Community response to AI images

AI technology is rapidly developing, so the policies directing its use in scientific work and publishing need to keep up with the new ways in which AI images and text are being used. While most journals agree that using AI-generated text does not warrant attributing authorship to the language model, generative AI images raise new kinds of copyright issues and research integrity concerns. Legal issues surrounding AI-generated material are broadly unresolved and not universally accepted. Fortunately, some journals have already made explicit instructions on how or when such material can be used and how it is to be reported, even long before the Frontiers paper controversy.

Springer Nature and the Science family journals do not allow AI-generated images in their publications, with the exception of publications specifically relating to AI and images explicitly permitted by the editors. A violation of these policies constitutes scientific misconduct considered no differently from manipulation of data images or plagiarism of existing works. Springer’s policy does permit AI-generation of text– and numerical-based materials such as tables, flow charts and simple graphs. Meanwhile, the World Association of Medical Editors (WAME) recommends authors to provide the full prompt, the date and time of the query and the AI tool used when reporting AI-generated tables, figures or code. PLOS ONE follows a similar principle, allowing AI images only if the authors declare the AI tool, the query, and how the authors verified the quality of the generated content. The International Committee of Medical Journal Editors (ICMJE) also urges journals to require disclosure of AI use in both cover letters and submitted work. The ICMJE also encourages journals to hold authors responsible for ensuring the generated work does not constitute plagiarism. Similarly, the Council of Science Editors (CSE) also recommends that journals enforce policies about the use of AI-generated images and ask authors for the technical details of the model and the query used.

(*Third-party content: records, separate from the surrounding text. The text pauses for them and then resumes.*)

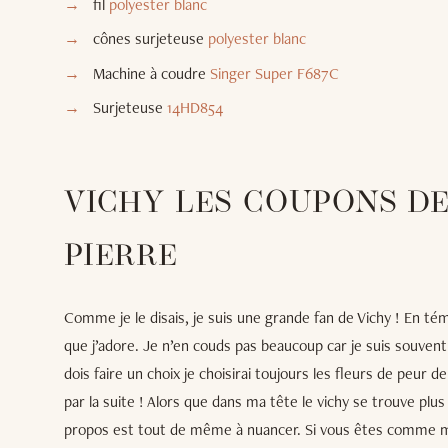
fil
polyester blanc
cônes surjeteuse
polyester blanc
Machine à coudre
Singer Super F687C
Surjeteuse
14HD854
VICHY LES COUPONS DE
PIERRE
Comme je le disais, je suis une grande fan de Vichy ! En t
que j’adore. Je n’en couds pas beaucoup car je suis souvent a
dois faire un choix je choisirai toujours les fleurs de peur
par la suite ! Alors que dans ma tête le vichy se trouve plus
propos est tout de même à nuancer. Si vous êtes comme moi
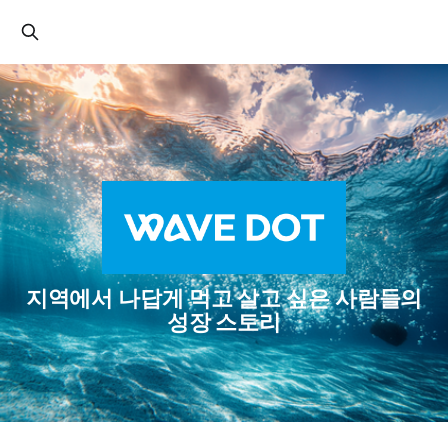
지역에서 나답게 먹고 살고 싶은 사람들의
성장 스토리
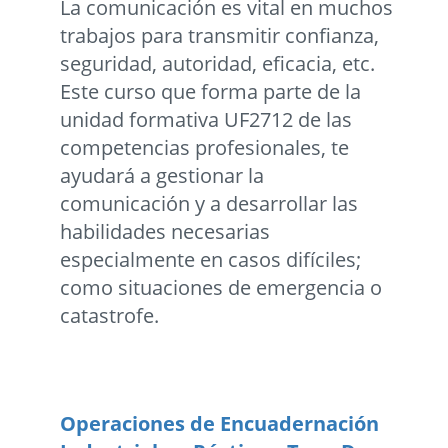
La comunicación es vital en muchos
trabajos para transmitir confianza,
seguridad, autoridad, eficacia, etc.
Este curso que forma parte de la
unidad formativa UF2712 de las
competencias profesionales, te
ayudará a gestionar la
comunicación y a desarrollar las
habilidades necesarias
especialmente en casos difíciles;
como situaciones de emergencia o
catastrofe.
Operaciones de Encuadernación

Where does the Tri-I stand?

Within our Tri-I community, a multidisciplinary task force at Cornell issued a report in January 2024 offering perspectives on generative AI and practical guidelines for its use in academic research for experimental conception, execution and dissemination, as well as funding proposals, funding agreement compliance and translation of research work to copyrights or patents. The poor information quality and accuracy resulting from AI hallucinations, biases or bugs were of great concern. Some of the risks highlighted in the report include poor oversight of compliance that could lead to financial, regulatory, legal, and reputational consequences for the institution and the individuals involved. The reputational damage of improper AI use could extend beyond institutions to impact funding organizations, community dissatisfaction, public relations, and faith in scientific publishing as a whole.

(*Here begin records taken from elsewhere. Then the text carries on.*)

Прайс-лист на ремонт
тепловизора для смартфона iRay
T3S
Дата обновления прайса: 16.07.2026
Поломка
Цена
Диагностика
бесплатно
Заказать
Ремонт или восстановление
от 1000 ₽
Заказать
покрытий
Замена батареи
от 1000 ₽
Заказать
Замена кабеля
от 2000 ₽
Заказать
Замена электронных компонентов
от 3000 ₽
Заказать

Figure 2. When AI text turns out to be gibberish. Original figure legend: Diagram of the JAK-STAT signaling pathway (…)

Where do we go from here?

As it stands, only the authors are accountable for all aspects of a manuscript including the accuracy of the content that was created with the assistance of AI, regardless of how many other people may have been involved in facilitating the publication. The controversy surrounding the Frontiers paper lies in the fact that the manuscript passed review without any of the reviewers or editors catching the glaring scientific inaccuracies. At a time when trust in science is eroding due to the reproducibility crisis and political attacks on scientists’ trustworthiness, it is important for scientists to recommit to careful and meticulous attention to detail. This is especially true for those put in charge of determining what kind of science gets published; these publication decisions often determine the opportunities scientists have to advance their careers. As AI models become more advanced and harder to distinguish from human work, regulation could play an important role in determining what kind of scientists we will be in the future.